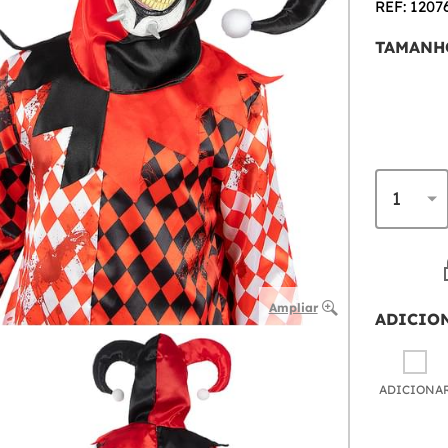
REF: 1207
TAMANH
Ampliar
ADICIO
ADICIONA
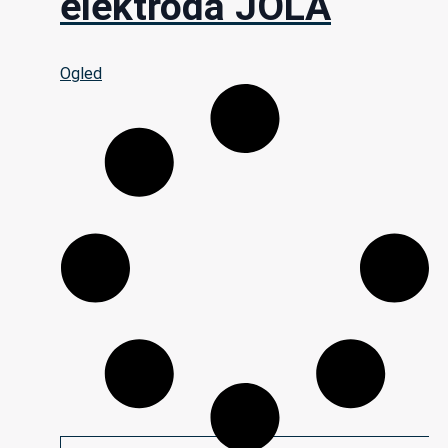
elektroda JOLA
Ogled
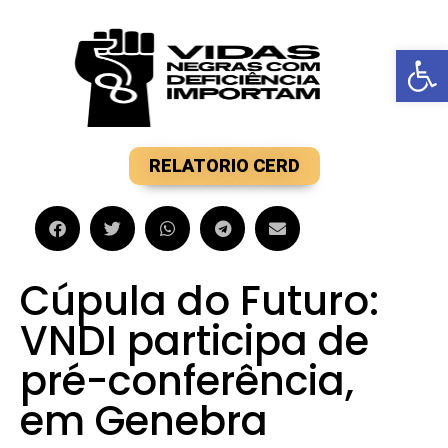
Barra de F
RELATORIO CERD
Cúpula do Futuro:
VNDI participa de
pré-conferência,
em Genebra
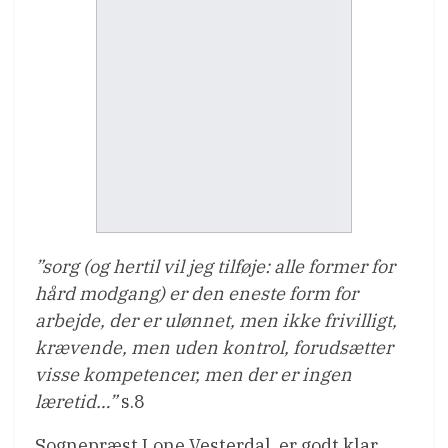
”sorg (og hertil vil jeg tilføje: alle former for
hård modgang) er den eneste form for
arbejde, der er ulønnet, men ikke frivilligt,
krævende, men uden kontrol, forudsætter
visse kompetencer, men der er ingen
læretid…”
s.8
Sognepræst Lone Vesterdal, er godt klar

──────────────────────────────

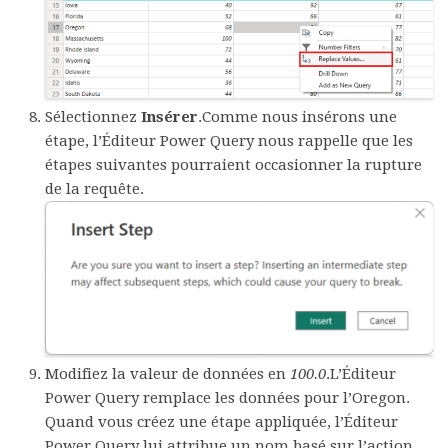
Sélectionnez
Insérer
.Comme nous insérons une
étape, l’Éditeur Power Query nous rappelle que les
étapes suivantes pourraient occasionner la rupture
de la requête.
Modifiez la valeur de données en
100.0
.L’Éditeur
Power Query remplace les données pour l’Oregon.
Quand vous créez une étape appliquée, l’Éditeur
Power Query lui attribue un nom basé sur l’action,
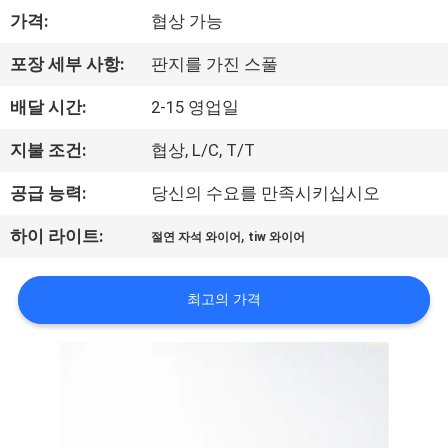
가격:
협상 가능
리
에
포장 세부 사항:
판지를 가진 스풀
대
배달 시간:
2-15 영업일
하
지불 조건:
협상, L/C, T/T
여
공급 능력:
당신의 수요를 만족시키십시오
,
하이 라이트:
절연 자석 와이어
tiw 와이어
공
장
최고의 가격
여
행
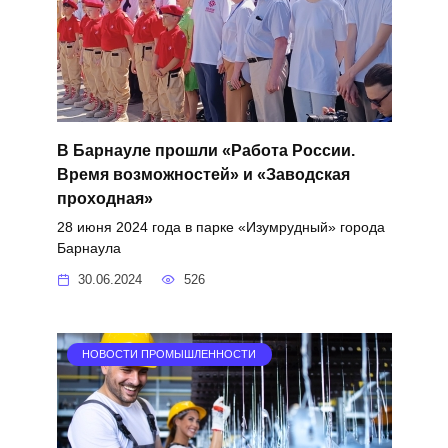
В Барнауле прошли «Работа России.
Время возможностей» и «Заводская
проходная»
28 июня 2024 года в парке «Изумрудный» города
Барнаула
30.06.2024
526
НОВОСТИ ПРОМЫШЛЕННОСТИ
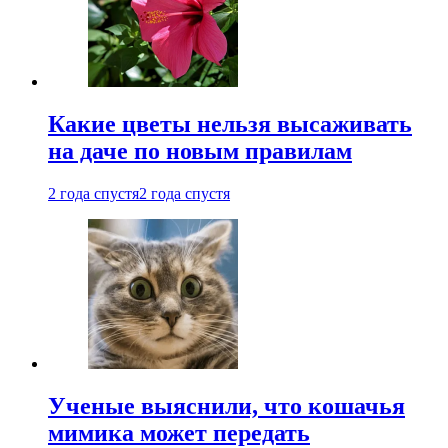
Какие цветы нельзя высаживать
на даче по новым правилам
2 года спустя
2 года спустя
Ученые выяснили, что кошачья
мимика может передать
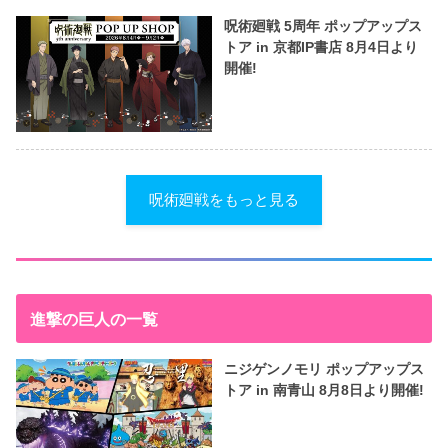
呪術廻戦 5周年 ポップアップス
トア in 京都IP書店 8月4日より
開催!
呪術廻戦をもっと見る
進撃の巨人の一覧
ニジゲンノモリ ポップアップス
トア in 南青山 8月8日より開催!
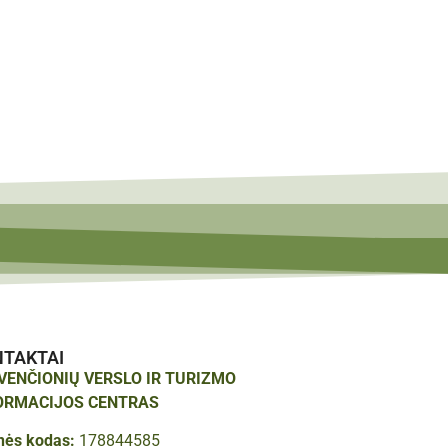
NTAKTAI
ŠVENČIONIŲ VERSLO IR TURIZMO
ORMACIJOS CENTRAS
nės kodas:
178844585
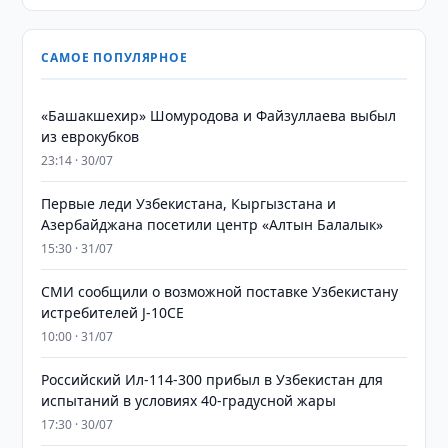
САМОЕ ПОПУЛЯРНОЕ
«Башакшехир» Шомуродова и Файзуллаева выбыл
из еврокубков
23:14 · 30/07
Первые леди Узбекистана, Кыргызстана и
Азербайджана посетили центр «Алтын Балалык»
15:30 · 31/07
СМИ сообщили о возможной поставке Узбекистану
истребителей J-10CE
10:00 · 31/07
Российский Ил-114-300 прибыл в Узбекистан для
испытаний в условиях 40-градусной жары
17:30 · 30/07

──────────────────────────────

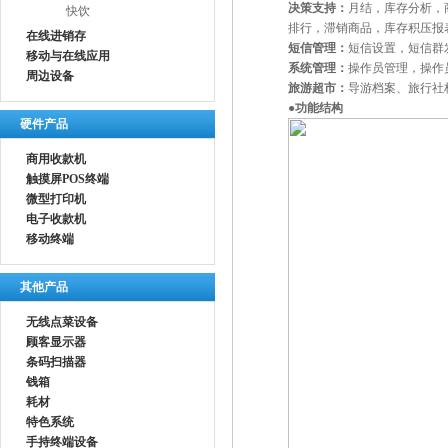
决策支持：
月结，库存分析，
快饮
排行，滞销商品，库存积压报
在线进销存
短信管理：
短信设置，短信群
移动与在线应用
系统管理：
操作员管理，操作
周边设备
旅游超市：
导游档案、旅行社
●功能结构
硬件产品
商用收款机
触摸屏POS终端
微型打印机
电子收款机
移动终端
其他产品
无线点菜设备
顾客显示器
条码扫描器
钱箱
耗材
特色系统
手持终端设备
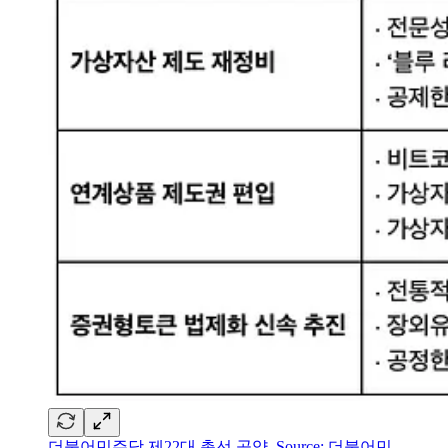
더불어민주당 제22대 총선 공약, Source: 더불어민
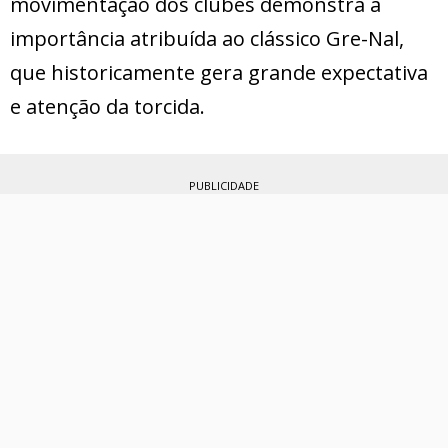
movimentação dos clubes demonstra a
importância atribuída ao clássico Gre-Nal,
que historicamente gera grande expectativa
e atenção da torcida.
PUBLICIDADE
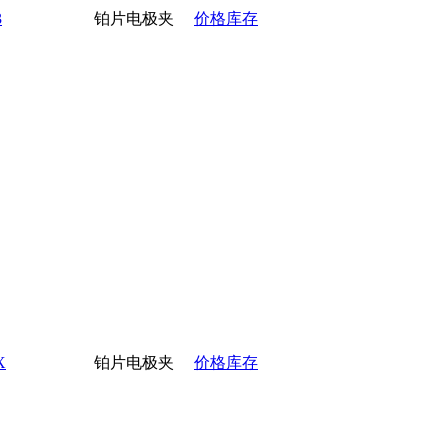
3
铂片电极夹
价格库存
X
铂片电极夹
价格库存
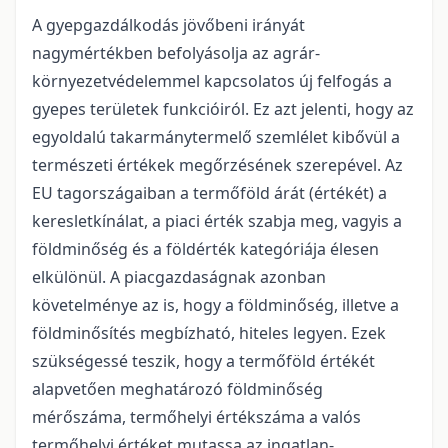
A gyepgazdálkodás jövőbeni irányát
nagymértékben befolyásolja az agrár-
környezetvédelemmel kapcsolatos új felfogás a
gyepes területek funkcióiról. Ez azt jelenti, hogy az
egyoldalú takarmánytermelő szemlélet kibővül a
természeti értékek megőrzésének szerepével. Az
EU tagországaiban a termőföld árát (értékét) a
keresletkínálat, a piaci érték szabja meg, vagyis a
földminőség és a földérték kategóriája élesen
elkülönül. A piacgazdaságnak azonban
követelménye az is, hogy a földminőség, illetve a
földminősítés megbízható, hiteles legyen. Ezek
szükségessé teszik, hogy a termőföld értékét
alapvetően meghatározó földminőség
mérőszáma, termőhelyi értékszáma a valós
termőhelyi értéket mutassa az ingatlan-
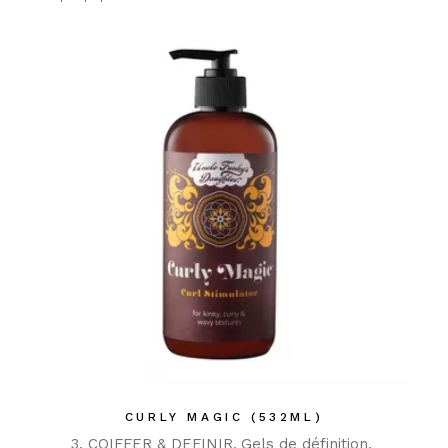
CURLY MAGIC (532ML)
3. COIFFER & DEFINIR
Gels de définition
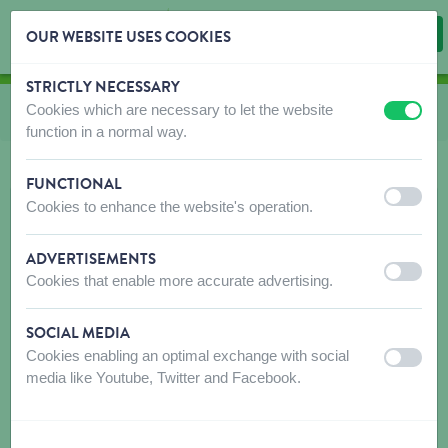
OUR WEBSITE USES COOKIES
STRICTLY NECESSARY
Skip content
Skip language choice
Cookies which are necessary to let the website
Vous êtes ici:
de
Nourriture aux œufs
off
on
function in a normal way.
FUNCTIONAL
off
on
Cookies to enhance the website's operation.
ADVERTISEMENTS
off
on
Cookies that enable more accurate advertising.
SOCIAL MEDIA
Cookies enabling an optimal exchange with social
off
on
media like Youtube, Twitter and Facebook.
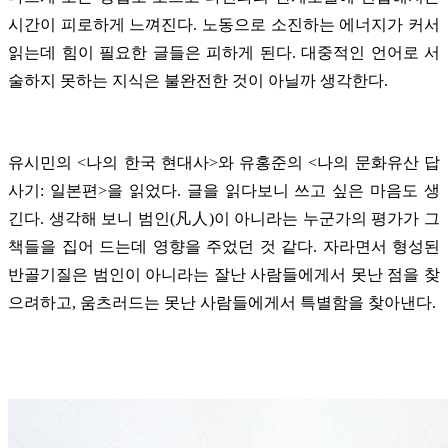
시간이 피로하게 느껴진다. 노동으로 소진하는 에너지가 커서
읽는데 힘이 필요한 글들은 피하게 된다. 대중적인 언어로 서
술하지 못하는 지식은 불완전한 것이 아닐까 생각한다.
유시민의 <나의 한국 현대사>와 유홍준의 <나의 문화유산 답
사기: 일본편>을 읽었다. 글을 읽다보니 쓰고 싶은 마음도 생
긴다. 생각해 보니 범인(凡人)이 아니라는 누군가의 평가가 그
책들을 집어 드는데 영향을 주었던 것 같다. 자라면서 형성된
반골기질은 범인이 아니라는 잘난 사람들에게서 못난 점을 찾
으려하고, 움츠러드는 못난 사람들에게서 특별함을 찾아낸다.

──────────────────────────────

> _About this exercise_: Exactly how many lines of the data include the word "földminőség"? Reply with that number only.

> _Solution to this problem_: 3